The court has discretionary power to appoint three appraisers to evaluate the property and report, and the court then makes a preliminary finding of the amount of just compensation. Upon payment into court of such amount plus an additional 25 per cent, the court enters an order vesting title in petitioner, fixing the date of such vesting and the date for taking possession and use of the property. Subject to certain conditions, including a hearing and an order of court, the owner may withdraw a maximum of the amount of preliminary just compensation fixed by the court. Thereafter the final determination of just compensation proceeds as in the normal eminent domain case. If the amount deposited exceeds the amount finally fixed the excess is returned to petitioner, and if it is less the court is to order payment of the balance to the owner.

Defendant contends that the amendatory act violates sections 2 and 13 of article II of the Illinois constitution in that it authorizes the possession and vesting of title to private property prior to the final ascertainment and payment of just compensation therefor; and that the act makes no provisions for the ascertainment and payment of damages to the remainder where only a portion of the private property is taken.

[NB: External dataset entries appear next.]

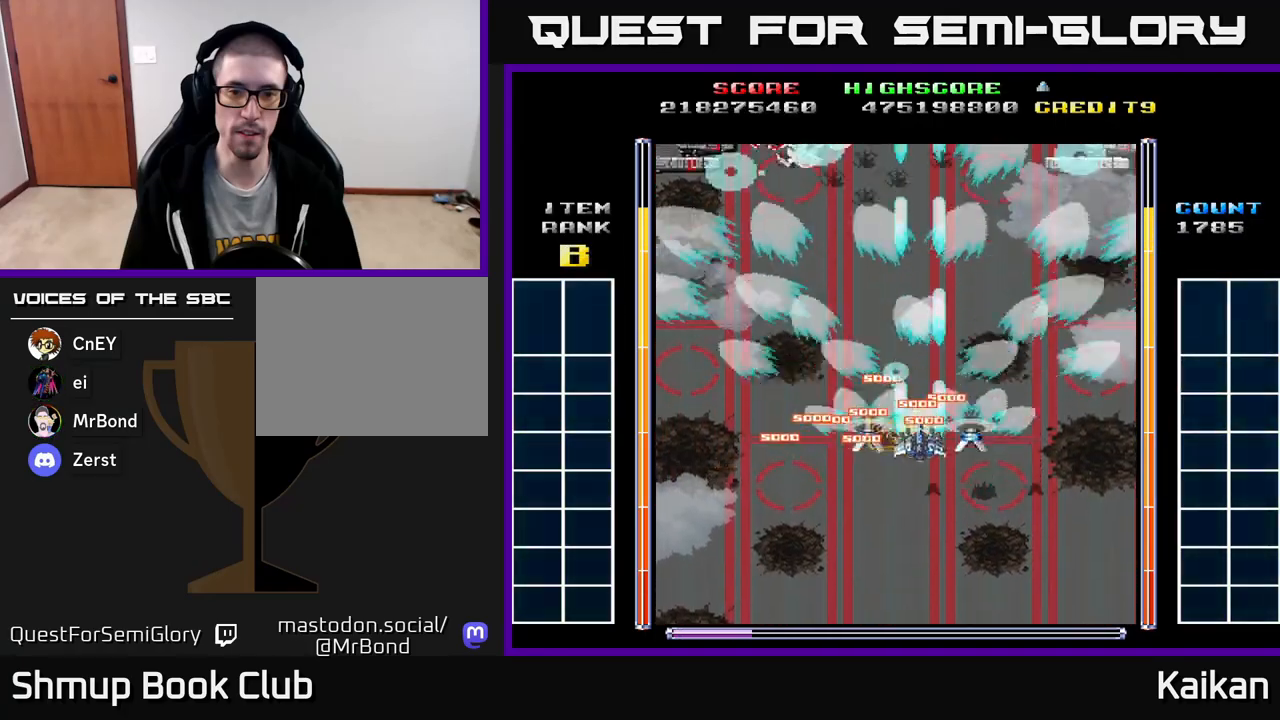
{"buttons": ["A", "DPAD_UP"], "left_stick": "center", "events": [[150, "DPAD_LEFT", "down"], [200, "DPAD_DOWN", "up"], [283, "DPAD_UP", "down"], [350, "DPAD_LEFT", "up"]]}
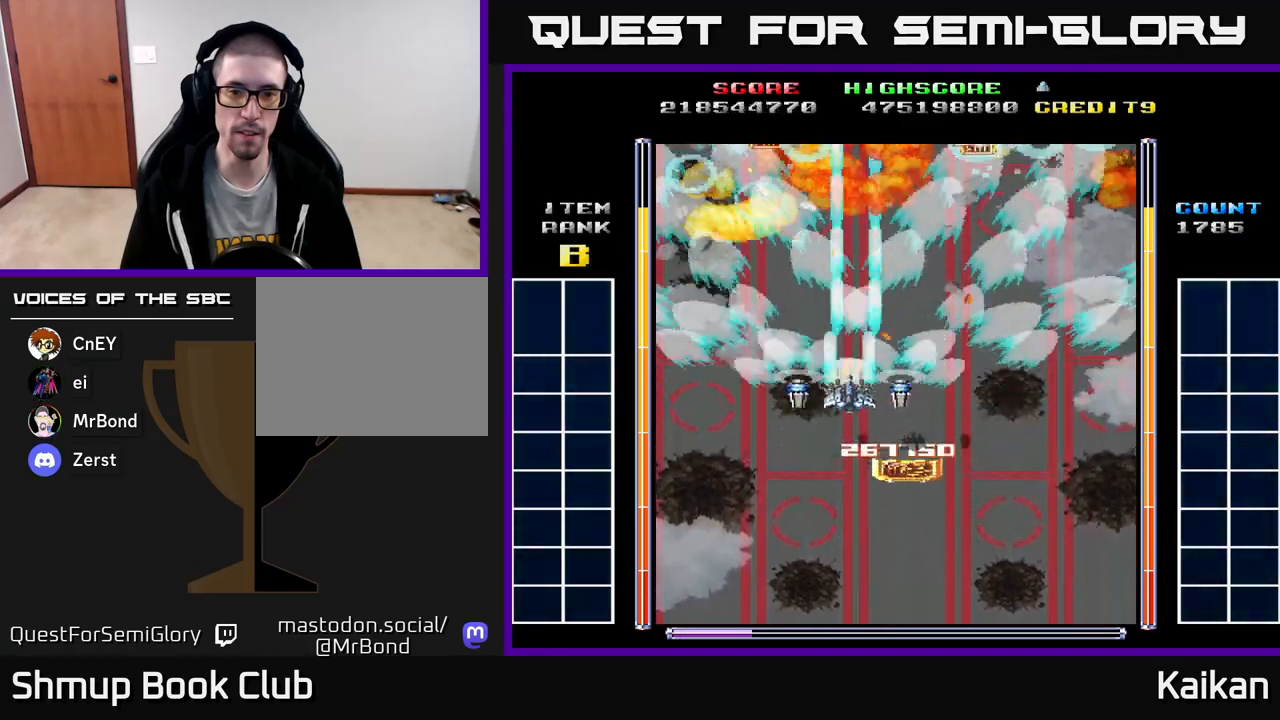
{"buttons": ["DPAD_DOWN", "DPAD_RIGHT"], "left_stick": "center", "events": [[50, "DPAD_LEFT", "down"], [300, "DPAD_LEFT", "up"], [350, "DPAD_RIGHT", "down"], [350, "DPAD_UP", "up"], [400, "DPAD_DOWN", "down"], [500, "A", "up"]]}
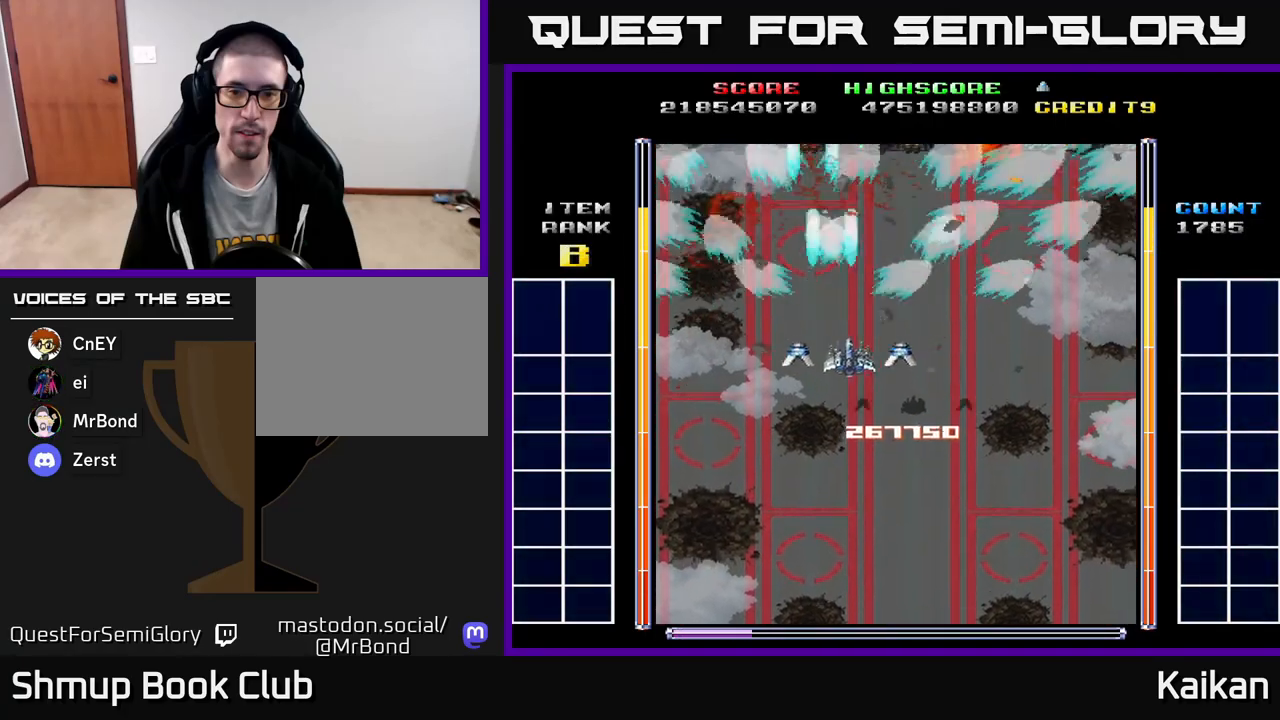
{"buttons": ["DPAD_DOWN"], "left_stick": "center", "events": [[483, "DPAD_RIGHT", "up"]]}
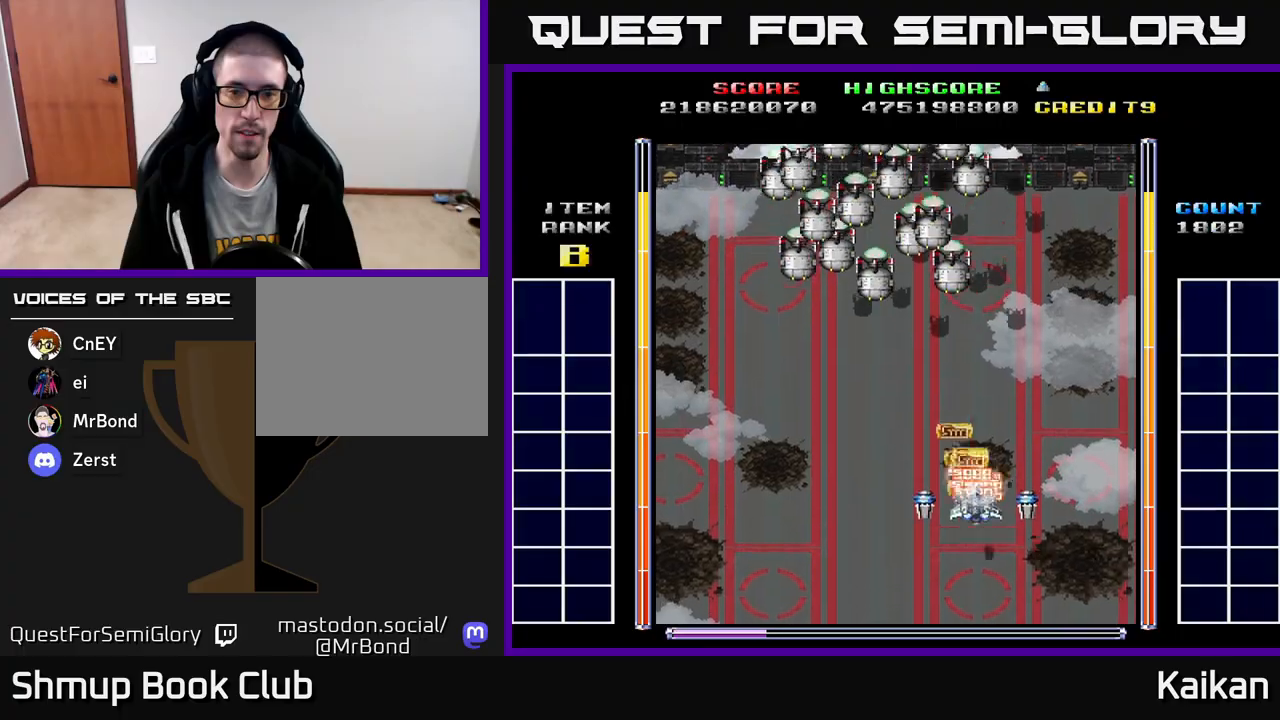
{"buttons": ["A", "DPAD_UP"], "left_stick": "center", "events": [[150, "DPAD_DOWN", "up"], [150, "DPAD_LEFT", "down"], [183, "A", "down"], [400, "DPAD_UP", "down"], [450, "DPAD_LEFT", "up"]]}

It is also contended that the act further violates the due-process clauses of both the State and Federal constitutions by failing to make adequate provisions to secure and effect payment of just compensation as finally determined. Other constitutional objections are raised which will be considered later in this opinion.

Defendant's argument is based largely upon our holding in the case of Department of Public Works v. Gorbe, 409 Ill. 211. Petitioner refers to the difference between the acts under consideration, and insists that the Gorbe case should be overruled insofar as it holds that compensation must always precede the taking. That case involved the constitutionality of a 1947 amendment to the Eminent Domain Act. (Ill. Rev. Stat. 1947, chap. 47, pars. 2a et seq.) The only contention there discussed and passed upon was that section 2a contravened section 13 of article II of our constitution in that it permitted the taking and possession of private property for public use and the vesting of title prior to the payment of just compensation to the owner of the property taken. The 1947 amendatory act was held unconstitutional in the Gorbe case on the ground assigned, based upon earlier decisions therein cited.

Petitioner insists that a number of factors were not considered by the court in the Gorbe case and that analysis will indicate that the constitutional provision does not support the interpretation that compensation must always be paid before the taking. Chief among these factors is the assertion that there is little change between the 1848 and 1870 constitutions and that the cases construing the earlier constitution did not require prior payment.

The applicable eminent domain provision of the 1848 constitution (section 11, article XIII) provides: "* * * nor shall any man's property be taken or applied to public use without the consent of his representatives in the general assembly, nor without just compensation being made to him." Section 13 of article II of the constitution of 1870 reads in part: "Private property shall not be taken or damaged for public use without just compensation. Such compensation, when not made by the state, shall be ascertained by a jury, as shall be prescribed by law."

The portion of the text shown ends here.